I know I'm rambling.  I need to wrap this up.  For those of you that are friends with a dispatcher, keep in mind that we don't usually want to talk about work when we are out with you or are on the phone with you (and if we answer the phone, consider yourself lucky because we get sick of that thing).  We like to keep those conversations close with our work families.  If you want your dispatcher friend to flourish and be mentally healthy, talk to them about anything but work and IF they want to talk about something that happened there, let them come to you and just listen.  Don't ask them! 

And don't...I repeat DO NOT use your dispatcher friends to your own advantage.  It will bite you in the ass.  It is not our jobs to keep our friends out of jail.  We like to think we are friends with people smarter than that.

And just in case you don't know this, when something awful happens at work, we have a chance to go to something called a debriefing, where we can talk about our feelings connected with the call; talk about things that we can't just talk to anyone and everyone about.  We just don't all choose to do it this way because for some of us...okay for this dispatcher...it makes it all that much worse.

And there is just one more thing I want to add to this post.  This is going to sound preachy.  If you don't like it, leave.  Don't let the door hit ya where the good Lord split ya cause it's getting real here at the end. 

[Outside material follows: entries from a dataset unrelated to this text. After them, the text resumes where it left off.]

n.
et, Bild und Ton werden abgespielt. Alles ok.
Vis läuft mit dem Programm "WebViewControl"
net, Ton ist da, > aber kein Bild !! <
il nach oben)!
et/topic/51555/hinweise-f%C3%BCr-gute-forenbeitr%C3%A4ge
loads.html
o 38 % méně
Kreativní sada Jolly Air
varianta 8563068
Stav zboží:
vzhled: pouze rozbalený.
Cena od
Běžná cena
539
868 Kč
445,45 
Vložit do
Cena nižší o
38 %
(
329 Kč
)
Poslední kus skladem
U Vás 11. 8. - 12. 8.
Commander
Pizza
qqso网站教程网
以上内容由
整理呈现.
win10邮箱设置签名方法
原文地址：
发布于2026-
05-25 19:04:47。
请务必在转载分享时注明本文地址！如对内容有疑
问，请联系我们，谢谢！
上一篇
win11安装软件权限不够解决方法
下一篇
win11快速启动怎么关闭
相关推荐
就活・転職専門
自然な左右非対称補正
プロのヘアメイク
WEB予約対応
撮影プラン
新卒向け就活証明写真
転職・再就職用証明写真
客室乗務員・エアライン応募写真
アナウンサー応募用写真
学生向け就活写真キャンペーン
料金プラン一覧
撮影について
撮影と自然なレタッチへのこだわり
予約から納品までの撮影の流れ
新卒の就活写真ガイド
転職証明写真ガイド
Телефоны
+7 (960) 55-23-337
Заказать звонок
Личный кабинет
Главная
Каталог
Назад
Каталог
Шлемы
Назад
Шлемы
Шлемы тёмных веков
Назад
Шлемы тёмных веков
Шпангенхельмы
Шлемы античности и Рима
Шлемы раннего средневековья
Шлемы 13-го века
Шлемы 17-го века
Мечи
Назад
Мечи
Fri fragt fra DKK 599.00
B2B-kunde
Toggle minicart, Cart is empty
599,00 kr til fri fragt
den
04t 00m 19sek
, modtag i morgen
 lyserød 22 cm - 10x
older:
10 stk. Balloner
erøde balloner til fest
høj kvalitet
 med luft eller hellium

You are not invincible and if you die behind the wheel, for any reason, you are leaving a lot of people hurting in this world.  Parents, children, spouses, family, friends and so much more.  Distracted driving is killing us.  Literally.  Put your phones away and concentrate on the road.  Your kids are cute but that Snapchat you are taking while driving down the road isn't worth yours or their life. 

AND, I can not stress this enough...if you feel you must drink beyond your limit, do the right thing and get a ride home with a sober driver.  It is not fair to risk the lives of other people because of your ego.  I think we all know how we would feel if our loved one got hurt, or worse, from a drunk driver so the next time you are out drinking, think about it and do the right thing.

I'm off my soapbox and my fingerprints have been worn off the ends of my fingers.  Stick a fork in me, I'm done!



In the words of Luke Bryan, "I believe most people are good."